Editor’s Note: The views expressed in this post are those of the authors and do not represent the views of Babble.
This morning, just like every other week day, I sent my kids off to school and began scrolling through my social media feeds. My eyes were met with many memes, stats, and lengthy debates about National Walkout Day.
But one post caught my eye above all the others.
“Please excuse Sophia (and all the other students) for walking out today,” the post begins. “She felt passionately about the over 7,000 impossible-to-ignore children who have lost their lives to gun violence since 2012 Sandy Hook. That is an absurd statistic and something has to change. Do the right thing, do something Fed Gov. Hugs, Seth.”
“Seth” is Seth Jay King, the husband, father of five, and creator of Late Notes, a wonderfully sarcastic Instagram feed inspired by his oldest daughter four years ago. At the time, Sophia’s excessive lateness to school inspired him to hand write notes explaining her tardiness, and the posts quickly caught on. King’s hilarious explanations ranged from blaming it on puberty, to staying up too late watching Season 2 of Stranger Things, and even once to a “severe homework allergy.”
His main goal? To teach his children to be polite and to show up to school on time.
I have followed King on Instagram for a few years now myself. And as a mom of four children, I know exactly how frantic and sometimes ridiculous life as a parent can be, especially when trying to herd multiple children out the door and arrive at our destination on time. But this most recent post — which to date has over 4,000 likes and close to 200 comments — resonated with me deeply, because King chose to put aside the laughs and instead tackle a serious and timely issue: school shootings and safety.
King tells Babble that his post has been building for some time.
“My opinion has never changed as far as the safety of kids and teacher, and protecting innocence, happiness, progress,” he explains, adding that he wanted his followers to know that he’s “so grateful that the kids have taken a stand on their own” and hopes “adults will start to take this more seriously and listen.”
While adults are using their social media handles to debate Walk Out vs. Stand Up, gun control, the second amendment, mental health services, and bullying, King is taking a different approach. He’s using his social media page, which has well over 103,000 followers to date, to amplify the voices and feelings of our youth — including his own daughter Sophia.
King, like myself, has kids who will be in school settings for a long time. In addition to 12-year-old Sophia, he and his wife also have Isabella, 17, Carson, 15, Nolan, 8, and Liam, 5. And while all parents may have differing moral and political views, King notes that surely we all can agree on the fact that we can no longer remain complacent. We need long-lasting change.
But what, exactly, should that change be? Seth and I agreed when speaking that we aren’t sure what the perfect solution is just yet. School shootings are complex issues with far-reaching tentacles. Seth shares that he came from a gun-owning, hunting family himself, but he doesn’t feel that guns should be so easily accessible, which is why he supports the walkout. He explains that youth “are at the mercy of the adults surrounding them,” and that it’s up to us to listen and to act in their best interest.

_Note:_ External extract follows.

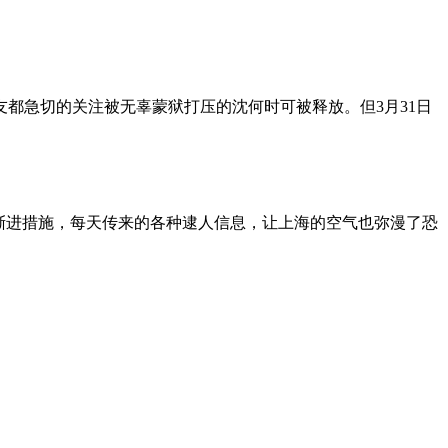
朋友都急切的关注被无辜蒙狱打压的沈何时可被释放。但3月31日
渐进措施，每天传来的各种逮人信息，让上海的空气也弥漫了恐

For King, one way he can support his daughter, and others just like her, is to utilize his social media platform to get the word out, and be his most “honest, authentic self” — even if that means losing followers in the process.

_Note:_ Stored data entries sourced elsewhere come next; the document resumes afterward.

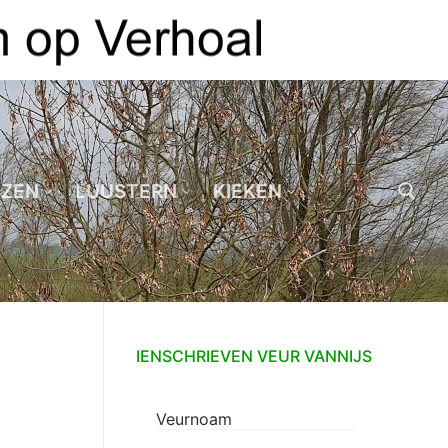
EZEN
LUUSTERN
KIEKEN
Zoeken naar:
IENSCHRIEVEN VEUR VANNIJS
Veurnoam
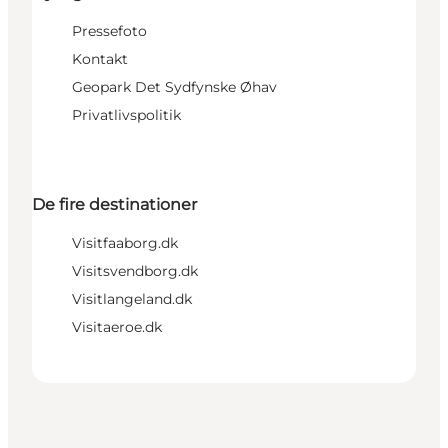
Pressefoto
Kontakt
Geopark Det Sydfynske Øhav
Privatlivspolitik
De fire destinationer
Visitfaaborg.dk
Visitsvendborg.dk
Visitlangeland.dk
Visitaeroe.dk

Throughout the past several years, as we’ve watch the frightening rate of school shootings grow, I have had many moments of despair, discouragement, and hopelessness, just as so many of us have. I am terrified for the safety of my four children, and I can only hope that a day comes when I no longer have to carry that fear with me, day in and day out. But if I’ve learned something from King’s post this week, it’s a lesson echoed by the words Dr. Martin Luther King, Jr.: That “our lives begin to end the day we become silent about things that matter.”
Silence is no longer an option. Change is scary, but it is most certainly necessary.